# REQUIRED ACTION:
Present the lines between the one containing "Therefore, either a" and the one containing "we need to keep", inclusive, as a Markdown table with the columns Row and Line. Number each line and skip any blank lines.

※ ※ ※

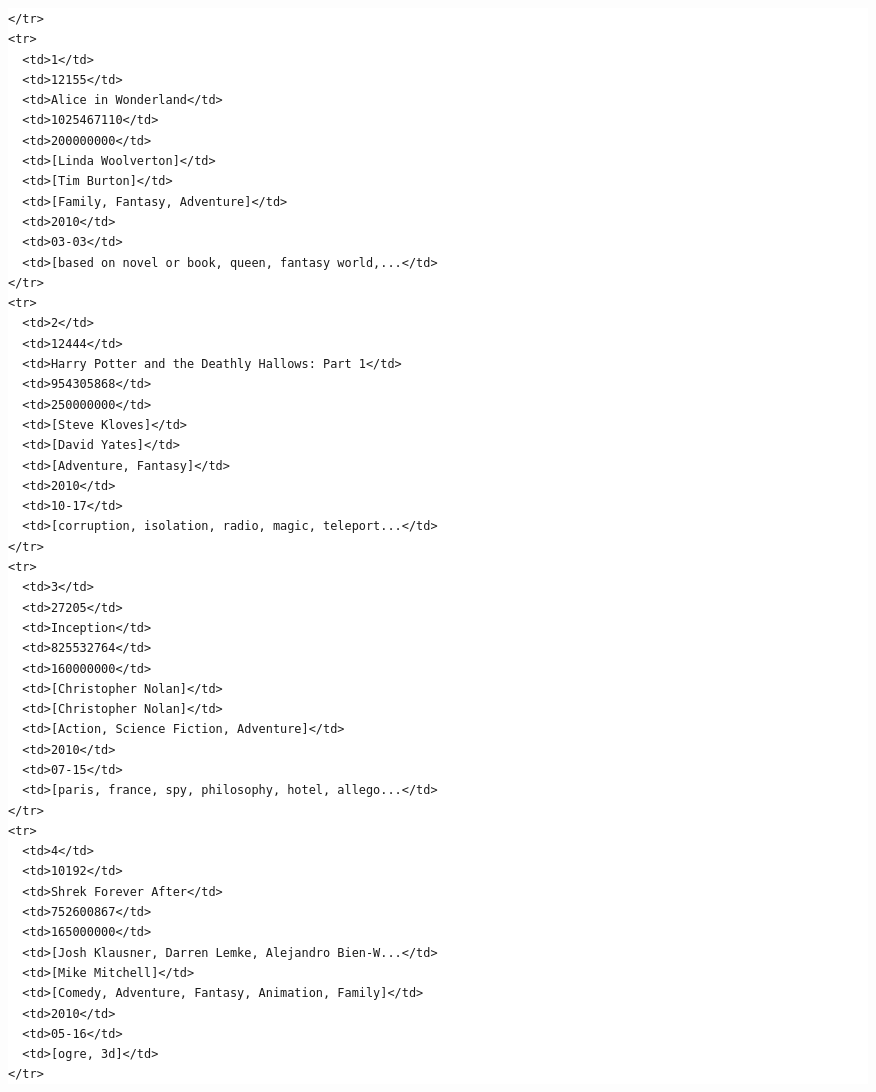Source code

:     </tr>
    <tr>
      <td>1</td>
      <td>12155</td>
      <td>Alice in Wonderland</td>
      <td>1025467110</td>
      <td>200000000</td>
      <td>[Linda Woolverton]</td>
      <td>[Tim Burton]</td>
      <td>[Family, Fantasy, Adventure]</td>
      <td>2010</td>
      <td>03-03</td>
      <td>[based on novel or book, queen, fantasy world,...</td>
    </tr>
    <tr>
      <td>2</td>
      <td>12444</td>
      <td>Harry Potter and the Deathly Hallows: Part 1</td>
      <td>954305868</td>
      <td>250000000</td>
      <td>[Steve Kloves]</td>
      <td>[David Yates]</td>
      <td>[Adventure, Fantasy]</td>
      <td>2010</td>
      <td>10-17</td>
      <td>[corruption, isolation, radio, magic, teleport...</td>
    </tr>
    <tr>
      <td>3</td>
      <td>27205</td>
      <td>Inception</td>
      <td>825532764</td>
      <td>160000000</td>
      <td>[Christopher Nolan]</td>
      <td>[Christopher Nolan]</td>
      <td>[Action, Science Fiction, Adventure]</td>
      <td>2010</td>
      <td>07-15</td>
      <td>[paris, france, spy, philosophy, hotel, allego...</td>
    </tr>
    <tr>
      <td>4</td>
      <td>10192</td>
      <td>Shrek Forever After</td>
      <td>752600867</td>
      <td>165000000</td>
      <td>[Josh Klausner, Darren Lemke, Alejandro Bien-W...</td>
      <td>[Mike Mitchell]</td>
      <td>[Comedy, Adventure, Fantasy, Animation, Family]</td>
      <td>2010</td>
      <td>05-16</td>
      <td>[ogre, 3d]</td>
    </tr>
  </tbody>
</table>
</div>
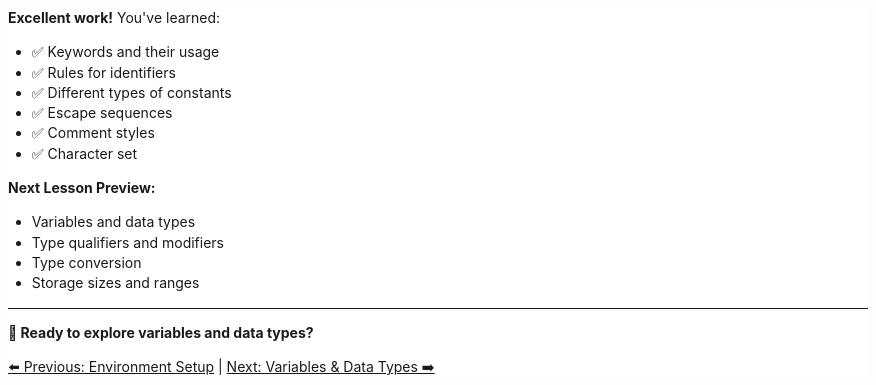 **Excellent work!** You've learned:
- ✅ Keywords and their usage
- ✅ Rules for identifiers
- ✅ Different types of constants
- ✅ Escape sequences
- ✅ Comment styles
- ✅ Character set

**Next Lesson Preview:**
- Variables and data types
- Type qualifiers and modifiers
- Type conversion
- Storage sizes and ranges

---

**🚀 Ready to explore variables and data types?**

[⬅️ Previous: Environment Setup](02_Environment_Setup.md) | [Next: Variables & Data Types ➡️](04_Variables_Data_Types.md)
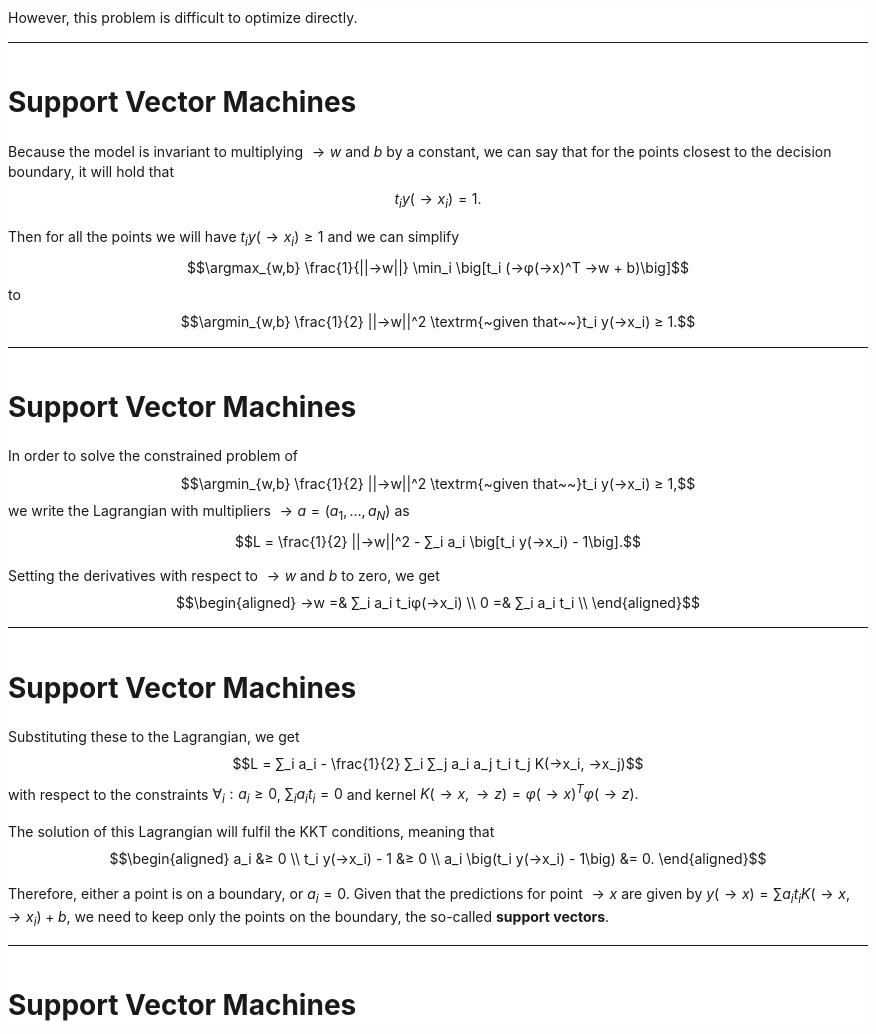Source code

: However, this problem is difficult to optimize directly.

---
# Support Vector Machines

Because the model is invariant to multiplying $→w$ and $b$ by a constant, we can
say that for the points closest to the decision boundary, it will hold that
$$t_i y(→x_i) = 1.$$

Then for all the points we will have $t_i y(→x_i) ≥ 1$ and we can simplify
$$\argmax_{w,b} \frac{1}{||→w||} \min_i \big[t_i (→φ(→x)^T →w + b)\big]$$
to
$$\argmin_{w,b} \frac{1}{2} ||→w||^2 \textrm{~given that~~}t_i y(→x_i) ≥ 1.$$

---
# Support Vector Machines

In order to solve the constrained problem of
$$\argmin_{w,b} \frac{1}{2} ||→w||^2 \textrm{~given that~~}t_i y(→x_i) ≥ 1,$$
we write the Lagrangian with multipliers $→a=(a_1, …, a_N)$ as
$$L = \frac{1}{2} ||→w||^2 - ∑_i a_i \big[t_i y(→x_i) - 1\big].$$

Setting the derivatives with respect to $→w$ and $b$ to zero, we get
$$\begin{aligned}
→w =& ∑_i a_i t_iφ(→x_i) \\
 0 =& ∑_i a_i t_i \\
\end{aligned}$$

---
# Support Vector Machines

Substituting these to the Lagrangian, we get
$$L = ∑_i a_i -  \frac{1}{2} ∑_i ∑_j a_i a_j t_i t_j K(→x_i, →x_j)$$
with respect to the constraints $∀_i: a_i ≥ 0$, $∑_i a_i t_i = 0$
and kernel $K(→x, →z) = φ(→x)^T φ(→z).$

The solution of this Lagrangian will fulfil the KKT conditions, meaning that
$$\begin{aligned}
a_i &≥ 0 \\
t_i y(→x_i) - 1 &≥ 0 \\
a_i \big(t_i y(→x_i) - 1\big) &= 0.
\end{aligned}$$

Therefore, either a point is on a boundary, or $a_i=0$. Given that the
predictions for point $→x$ are given by $y(→x) = ∑ a_i t_i K(→x, →x_i) + b$,
we need to keep only the points on the boundary, the so-called **support vectors**.

---
# Support Vector Machines
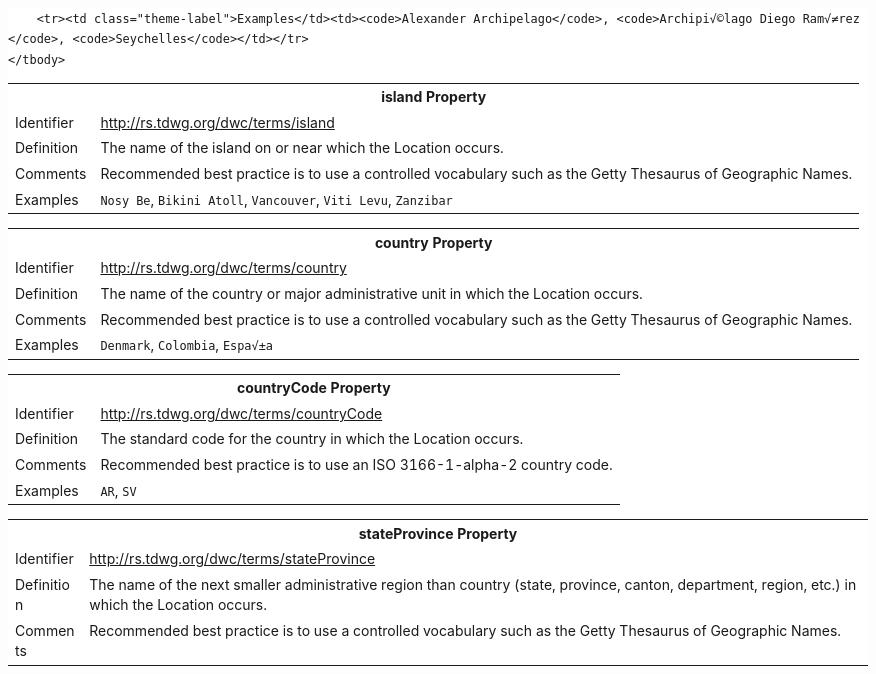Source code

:         <tr><td class="theme-label">Examples</td><td><code>Alexander Archipelago</code>, <code>Archipi√©lago Diego Ram√≠rez</code>, <code>Seychelles</code></td></tr>
    </tbody>
</table>
<p class="invisible">
    <a id="dwc:island"></a><a id="island"></a></p>
<table class="table table-sm table-bordered">
    <tbody>
        <tr class="table-secondary"><th colspan="2">island <span class="badge badge-secondary float-right">Property</span></th></tr>
        <tr><td class="theme-label">Identifier</td><td><a href="http://rs.tdwg.org/dwc/terms/island">http://rs.tdwg.org/dwc/terms/island</a></td></tr>
        <tr><td class="theme-label">Definition</td><td>The name of the island on or near which the Location occurs.</td></tr>
        <tr><td class="theme-label">Comments</td><td>Recommended best practice is to use a controlled vocabulary such as the Getty Thesaurus of Geographic Names.</td></tr>
        <tr><td class="theme-label">Examples</td><td><code>Nosy Be</code>, <code>Bikini Atoll</code>, <code>Vancouver</code>, <code>Viti Levu</code>, <code>Zanzibar</code></td></tr>
    </tbody>
</table>
<p class="invisible">
    <a id="dwc:country"></a><a id="country"></a></p>
<table class="table table-sm table-bordered">
    <tbody>
        <tr class="table-secondary"><th colspan="2">country <span class="badge badge-secondary float-right">Property</span></th></tr>
        <tr><td class="theme-label">Identifier</td><td><a href="http://rs.tdwg.org/dwc/terms/country">http://rs.tdwg.org/dwc/terms/country</a></td></tr>
        <tr><td class="theme-label">Definition</td><td>The name of the country or major administrative unit in which the Location occurs.</td></tr>
        <tr><td class="theme-label">Comments</td><td>Recommended best practice is to use a controlled vocabulary such as the Getty Thesaurus of Geographic Names.</td></tr>
        <tr><td class="theme-label">Examples</td><td><code>Denmark</code>, <code>Colombia</code>, <code>Espa√±a</code></td></tr>
    </tbody>
</table>
<p class="invisible">
    <a id="dwc:countryCode"></a><a id="countryCode"></a></p>
<table class="table table-sm table-bordered">
    <tbody>
        <tr class="table-secondary"><th colspan="2">countryCode <span class="badge badge-secondary float-right">Property</span></th></tr>
        <tr><td class="theme-label">Identifier</td><td><a href="http://rs.tdwg.org/dwc/terms/countryCode">http://rs.tdwg.org/dwc/terms/countryCode</a></td></tr>
        <tr><td class="theme-label">Definition</td><td>The standard code for the country in which the Location occurs.</td></tr>
        <tr><td class="theme-label">Comments</td><td>Recommended best practice is to use an ISO 3166-1-alpha-2 country code.</td></tr>
        <tr><td class="theme-label">Examples</td><td><code>AR</code>, <code>SV</code></td></tr>
    </tbody>
</table>
<p class="invisible">
    <a id="dwc:stateProvince"></a><a id="stateProvince"></a></p>
<table class="table table-sm table-bordered">
    <tbody>
        <tr class="table-secondary"><th colspan="2">stateProvince <span class="badge badge-secondary float-right">Property</span></th></tr>
        <tr><td class="theme-label">Identifier</td><td><a href="http://rs.tdwg.org/dwc/terms/stateProvince">http://rs.tdwg.org/dwc/terms/stateProvince</a></td></tr>
        <tr><td class="theme-label">Definition</td><td>The name of the next smaller administrative region than country (state, province, canton, department, region, etc.) in which the Location occurs.</td></tr>
        <tr><td class="theme-label">Comments</td><td>Recommended best practice is to use a controlled vocabulary such as the Getty Thesaurus of Geographic Names.</td></tr>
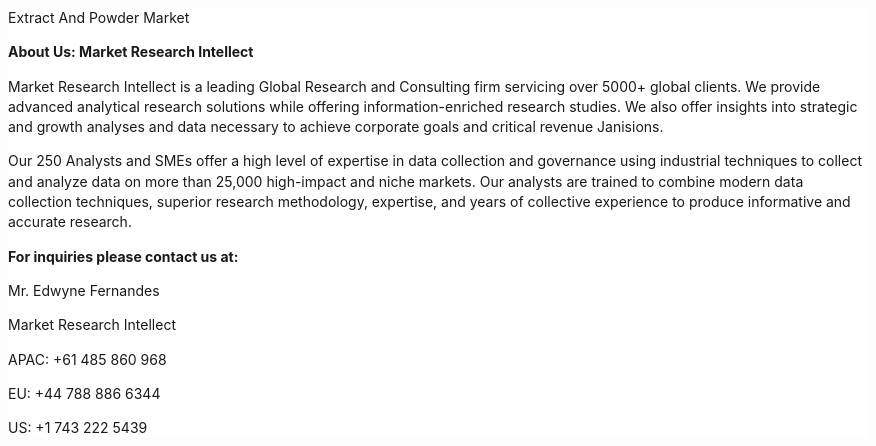 Extract And Powder Market</a></span></p><p><strong><span class="font-[700]">About Us: Market Research Intellect</span></strong></p><p><span class="">Market Research Intellect is a leading Global Research and Consulting firm servicing over 5000+ global clients. We provide advanced analytical research solutions while offering information-enriched research studies.&nbsp;</span>We also offer insights into strategic and growth analyses and data necessary to achieve corporate goals and critical revenue Janisions.</p><p><span class="">Our 250 Analysts and SMEs offer a high level of expertise in data collection and governance using industrial techniques to collect and analyze data on more than 25,000 high-impact and niche markets. Our analysts are trained to combine modern data collection techniques, superior research methodology, expertise, and years of collective experience to produce informative and accurate research.</span></p><p><strong>For inquiries please contact us at:</strong></p><p>Mr. Edwyne Fernandes</p><p>Market Research Intellect</p><p>APAC: +61 485 860 968</p><p>EU: +44 788 886 6344</p><p>US: +1 743 222 5439</p>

※ ※ ※

# RESULT FOR THIS EXERCISE:
| Row | Line |
|---|---|
| 1 | Therefore, either a point is on a boundary, or $a_i=0$. Given that the |
| 2 | predictions for point $→x$ are given by $y(→x) = ∑ a_i t_i K(→x, →x_i) + b$, |
| 3 | we need to keep only the points on the boundary, the so-called **support vectors**. |